Retour sur un projet éducatif qui s’est déroulé de juin à septembre 2025 au CICRP.
Coordonné par Susie Richard, médiatrice du patrimoine au CICRP, et soutenu par le dispositif « C’est mon patrimoine » de la Drac PACA, le projet Certain·es disent que les pierres ne sentent rien a invité un groupe d’enfants de la Maison Pour Tous Kléber / Saint Lazare (13003) à plonger dans l’univers de l’étude géologique des pierres constituant le patrimoine.
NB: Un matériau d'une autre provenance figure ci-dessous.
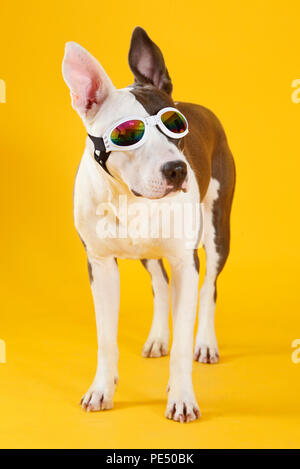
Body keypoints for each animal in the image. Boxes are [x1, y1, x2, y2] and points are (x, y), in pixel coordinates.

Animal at [62, 26, 236, 420]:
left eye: (175, 126)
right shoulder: (100, 265)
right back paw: (158, 338)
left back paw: (206, 342)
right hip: (148, 253)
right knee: (159, 284)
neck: (129, 198)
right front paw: (101, 389)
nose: (177, 170)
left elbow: (184, 338)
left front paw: (182, 397)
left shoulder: (187, 262)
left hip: (218, 230)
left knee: (209, 289)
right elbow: (106, 338)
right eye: (128, 134)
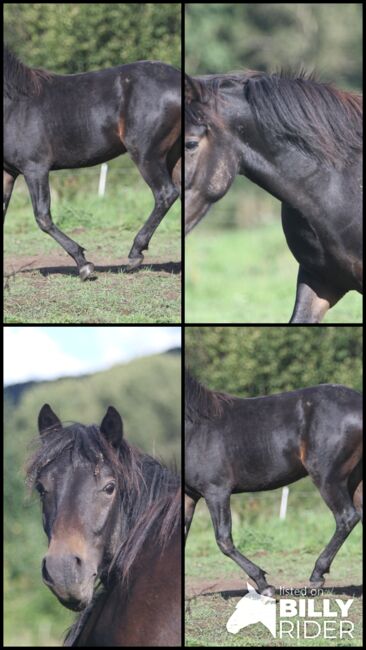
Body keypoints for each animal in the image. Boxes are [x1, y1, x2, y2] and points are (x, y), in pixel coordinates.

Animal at [2, 46, 180, 276]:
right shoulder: (8, 172)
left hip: (147, 155)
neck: (13, 105)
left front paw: (84, 264)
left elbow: (43, 217)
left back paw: (135, 253)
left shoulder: (34, 168)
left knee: (166, 194)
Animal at [184, 368, 362, 596]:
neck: (196, 427)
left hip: (329, 478)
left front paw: (264, 584)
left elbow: (224, 540)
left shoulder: (216, 491)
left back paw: (316, 576)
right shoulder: (189, 495)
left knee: (346, 518)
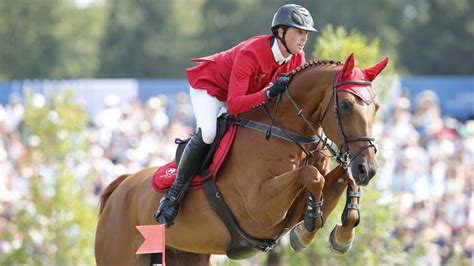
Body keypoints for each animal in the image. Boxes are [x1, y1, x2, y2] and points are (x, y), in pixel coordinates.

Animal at [94, 53, 386, 264]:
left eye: (376, 107)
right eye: (346, 105)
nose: (368, 169)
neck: (286, 131)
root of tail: (120, 186)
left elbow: (339, 178)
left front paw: (343, 235)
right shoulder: (260, 208)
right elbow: (311, 176)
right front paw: (305, 234)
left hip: (186, 254)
Après plusieurs visites de découverte et de sensibilisation à la conservation et la restauration du patrimoine, le groupe a participé durant l’été à un stage avec l’artiste Clovis Deschamps-Prince au CICRP. Au cours de ce temps fort d’une semaine de création, Clovis Deschamps-Prince a fait librement résonner sa propre pratique artistique avec les pratiques professionnelles de l’équipe de géologues du CICRP. Qu’il s’agisse d’observer au microscope tel échantillon pour identifier la pierre utilisée dans la construction de ce monument historique ou bien d’envoyer des rayons laser à travers telle sculpture pour en comprendre les altérations au cours des siècles, les pierres ont tant à raconter. À bien les observer, on peut conter les civilisations humaines les plus anciennes, et même aller au-delà vers différentes échelles des temps géologiques.
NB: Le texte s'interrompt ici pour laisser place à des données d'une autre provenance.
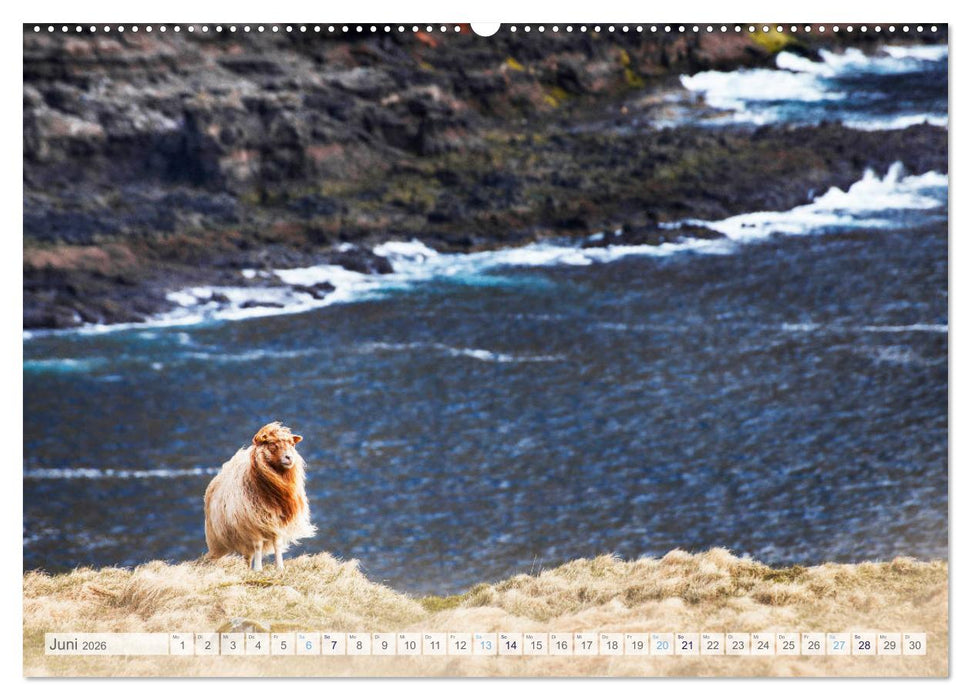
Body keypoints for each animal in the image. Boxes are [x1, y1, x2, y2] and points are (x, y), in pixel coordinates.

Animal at [204, 422, 316, 571]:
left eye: (292, 444)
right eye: (272, 444)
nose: (289, 457)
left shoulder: (277, 522)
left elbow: (277, 544)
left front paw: (279, 567)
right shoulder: (252, 523)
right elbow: (258, 545)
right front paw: (258, 569)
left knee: (247, 555)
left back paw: (246, 568)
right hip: (216, 539)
Mêlant l’imaginaire au scientifique, Clovis Deschamps-Prince a proposé au groupe d’enfants une projection fictionnelle dans plusieurs milliards d’années :
« Depuis presque toujours, la communauté habite dans les grottes des Calanques et se promène sur les falaises. »[1]
Dans une ère géologique lointaine, un groupe d’êtres, devenus mi-humain mi-pierre, s’est réfugié dans les Calanques pour échapper à la montée des eaux après une vaste catastrophe naturelle. Ayant survécu parmi les roches du Massif calcaire, le groupe a peu à peu appris à écouter, à ressentir, voire même à communiquer avec les pierres. Dans les cavernes, les tunnels et autres cavités souterraines, leurs peaux ont pris des reliefs rugueux, leurs plantes de pied sont devenues sensibles aux mouvements des plaques tectoniques, leurs langues apprécient dorénavant les goûts minéraux.
« On aime bien se réunir pour contempler la formation des stalactites et des stalagmites. Elles ne poussent que quelques millimètres par an donc le spectacle peut durer très longtemps. »
Quand la mer se retire soudainement, la communauté lithique descend des hauteurs et arpente, après plusieurs milliers d’années sous les eaux, les ruines de Marseille. Un dialogue s’engage alors parmi et avec elles : monuments, statuaires et rues pavées se mettent à raconter leurs fabuleuses histoires.
« Nous qui avons l’habitude de sentir la roche sous nos pieds, ici, on perçoit des vibrations dans tous les sens. Le sol, les murs, tout parle en même temps ! Les histoires de ces pierres arrachées au temps géologique s’entrechoquent et se mélangent dans le paysage. »
Se mettant à l’écoute de cette archive géologique, la communauté s’est ouvert aux mémoires de ces pierres, en a appris davantage sur son propre passé et s’est projetée ainsi dans des futurs imaginaires. À partir de ce récit, chaque enfant a imaginé son « être-pierre », a confectionné son costume et a poursuivit ainsi l’écriture de l’histoire de cette communauté lithique.


Phase d’invention des personnages lithiques et de leurs caractéristiques & Portrait avec un costume de personnage lithique, dans le cadre du projet
« Certain·es disent que les pierres ne sentent rien » avec Clovis Deschamps Prince et les enfants de la Maison Pour Tous Kléber / Saint Lazare (13003),
CICRP, Marseille, 2025 – Photo : Clovis Deschamps Prince.
Durant une semaine, le groupe a exploré des techniques artistiques et traditions créatives issues du vivant et du minéral : peinture à la farine et à l’ocre, teinture naturelle aux noix de galle, etc. Par l’observation, l’écoute et le soin porté simultanément aux œuvres et monuments en pierre et à l’environnement qui nous entoure, se sont tissés des liens entre la protection des patrimoines culturels et naturels.
« Autrefois les humain·es croyaient que les pierres ne sentent rien. » Plus maintenant.
[1] Toutes les citations sont issues du fanzine « Certain·es disent que les pierres ne sentent rien » créé par Clovis Deschamps Prince dans le cadre du projet.